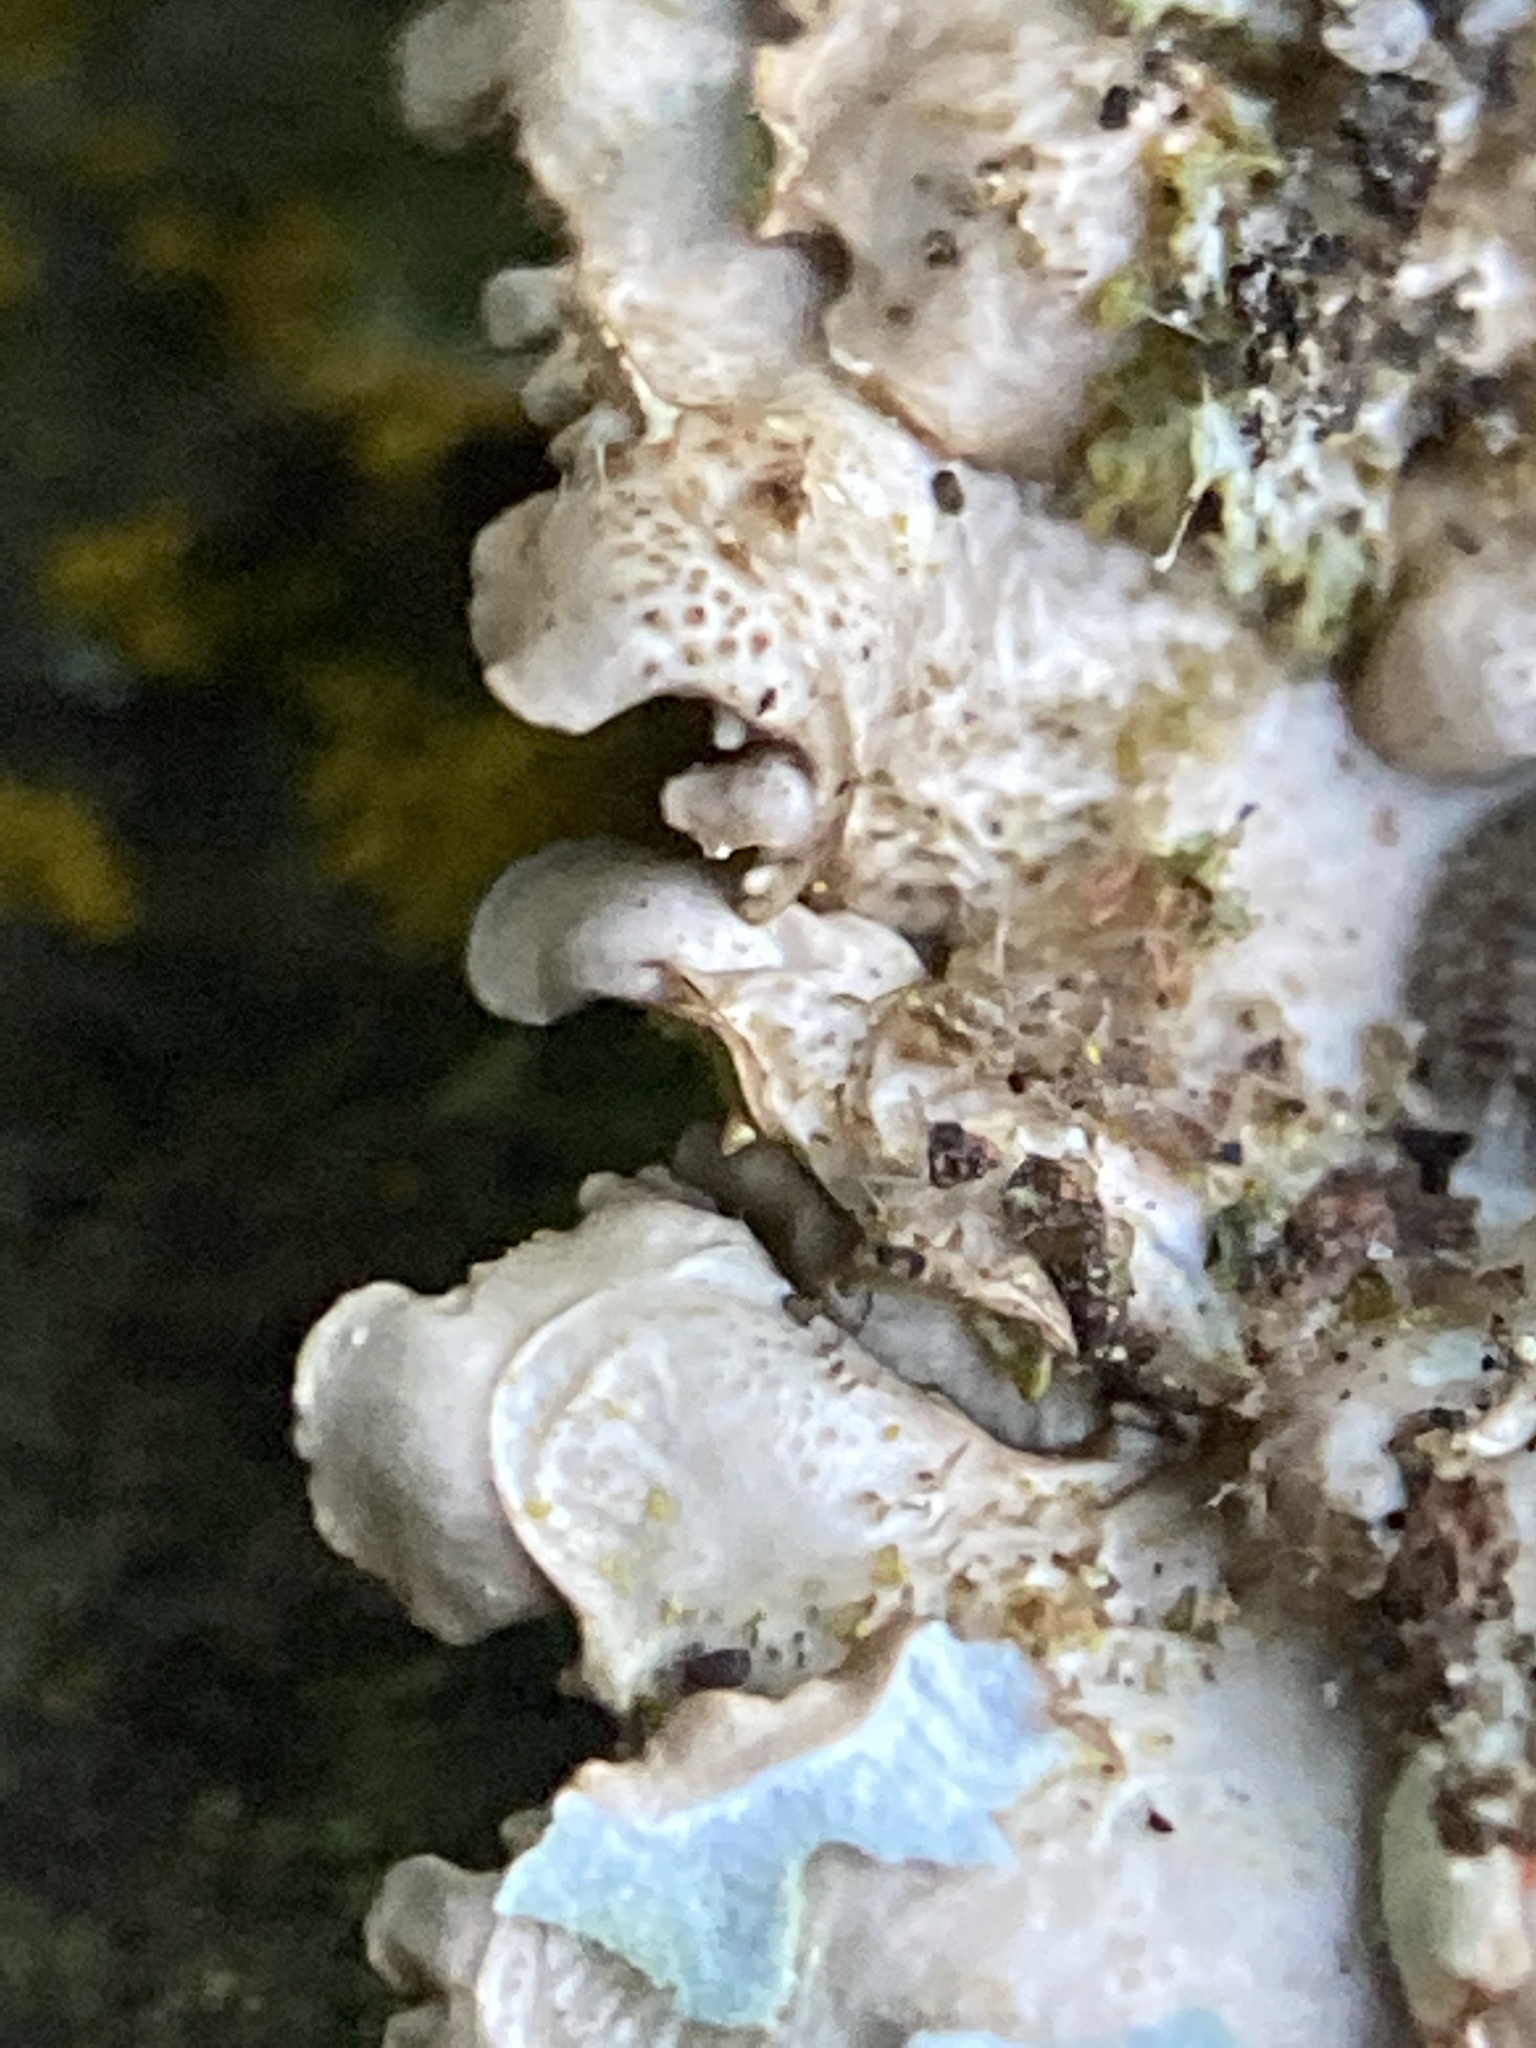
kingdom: Fungi
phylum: Ascomycota
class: Lecanoromycetes
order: Lecanorales
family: Parmeliaceae
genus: Punctelia
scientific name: Punctelia rudecta
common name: Rough speckled shield lichen
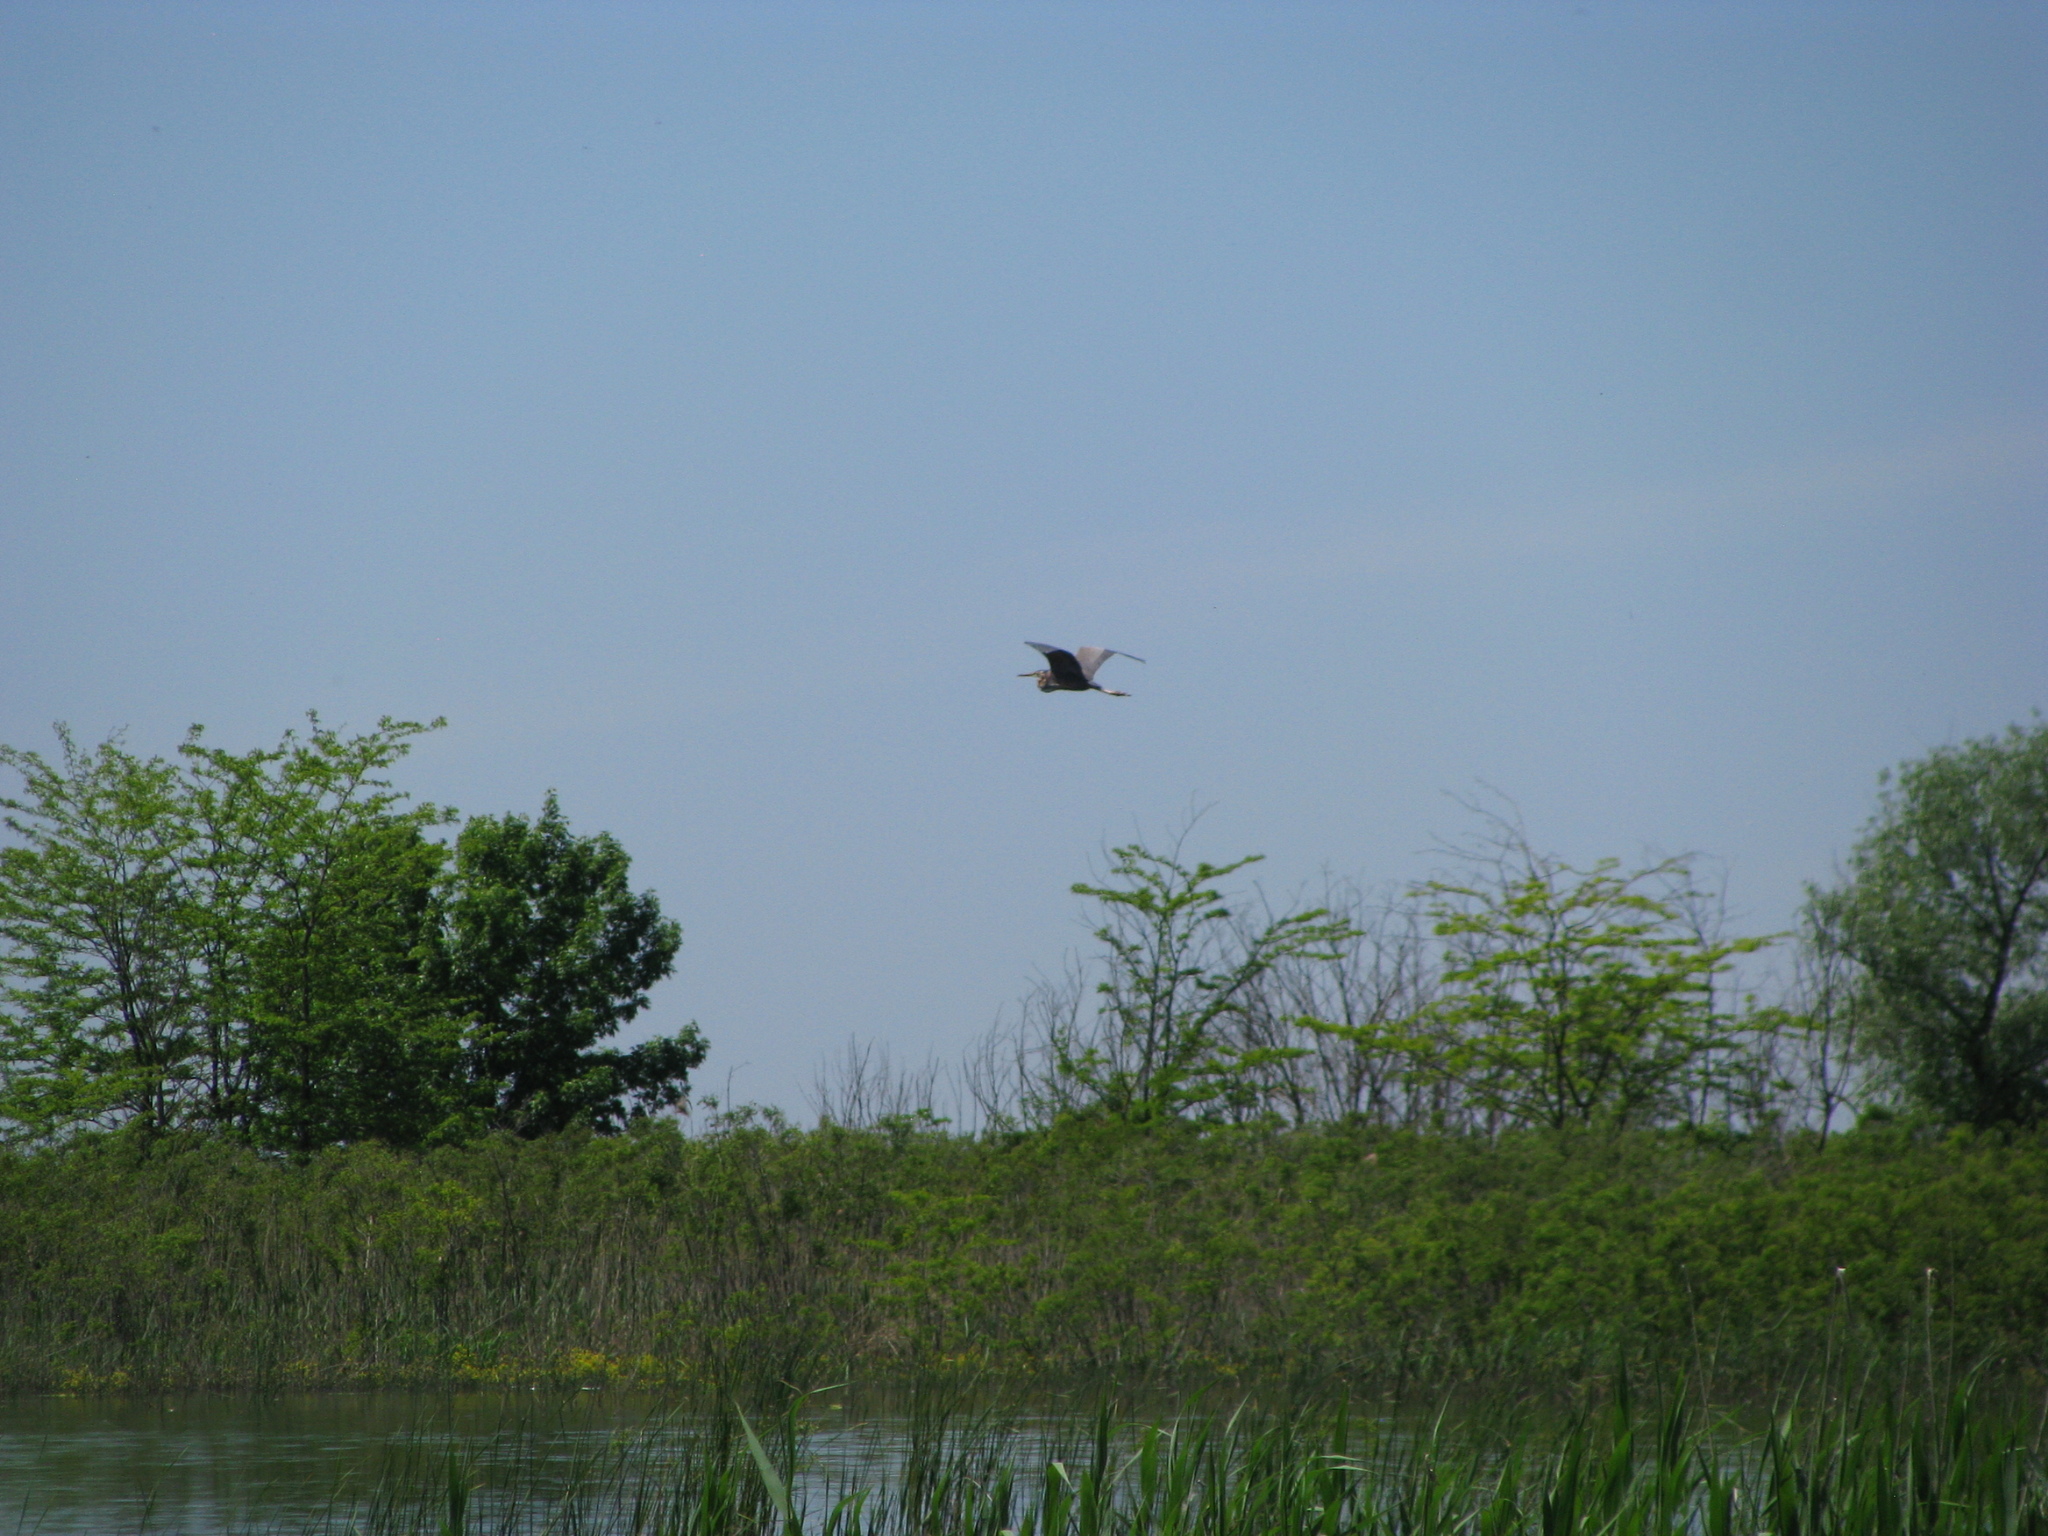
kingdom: Animalia
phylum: Chordata
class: Aves
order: Pelecaniformes
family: Ardeidae
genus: Ardea
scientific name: Ardea purpurea
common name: Purple heron
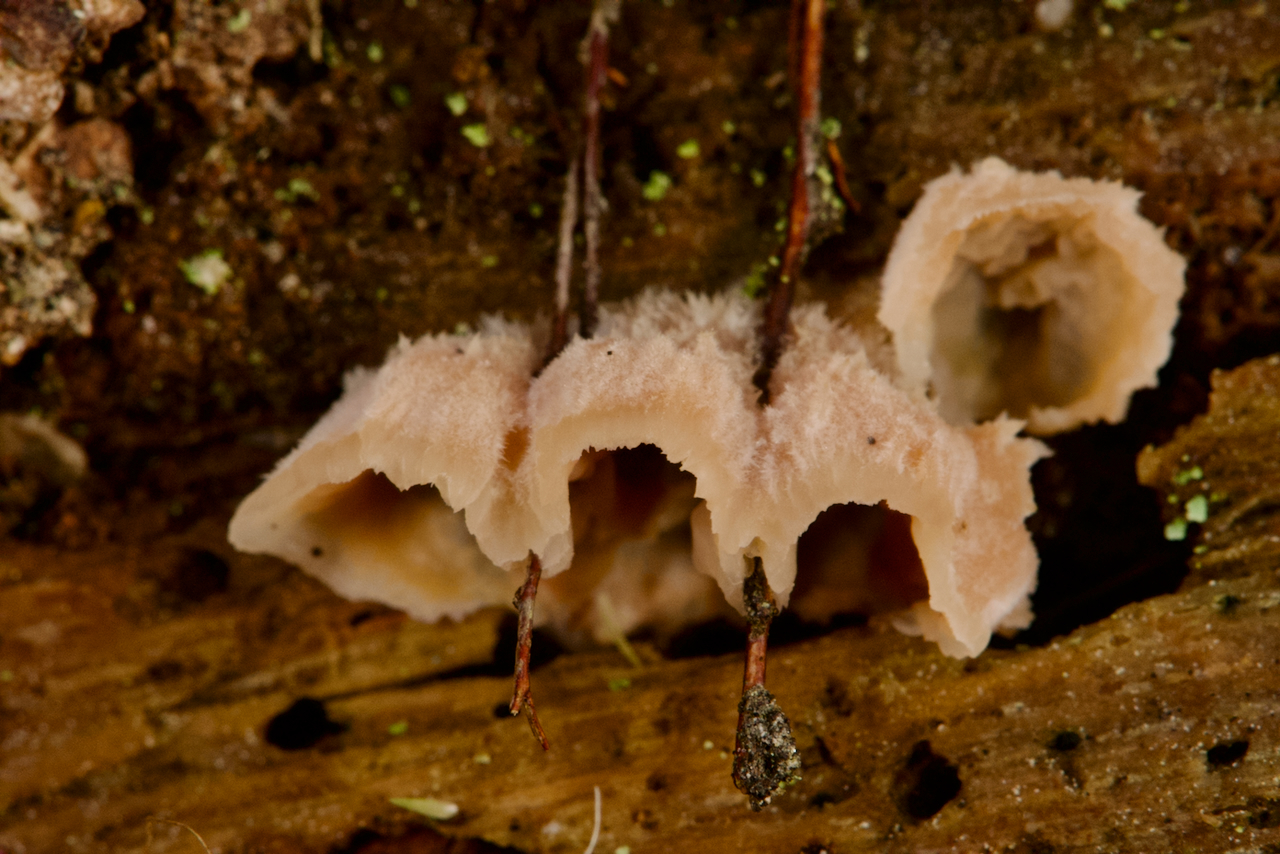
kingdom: Fungi
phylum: Basidiomycota
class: Agaricomycetes
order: Polyporales
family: Meruliaceae
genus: Phlebia
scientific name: Phlebia tremellosa
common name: Jelly rot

□ □ □ □

Work instructions
Copy out the kingdom-through-common-name lines of all three records above, leaving out the pictures.

Response
kingdom: Fungi
phylum: Ascomycota
class: Lecanoromycetes
order: Lecanorales
family: Parmeliaceae
genus: Punctelia
scientific name: Punctelia rudecta
common name: Rough speckled shield lichen
kingdom: Animalia
phylum: Chordata
class: Aves
order: Pelecaniformes
family: Ardeidae
genus: Ardea
scientific name: Ardea purpurea
common name: Purple heron
kingdom: Fungi
phylum: Basidiomycota
class: Agaricomycetes
order: Polyporales
family: Meruliaceae
genus: Phlebia
scientific name: Phlebia tremellosa
common name: Jelly rot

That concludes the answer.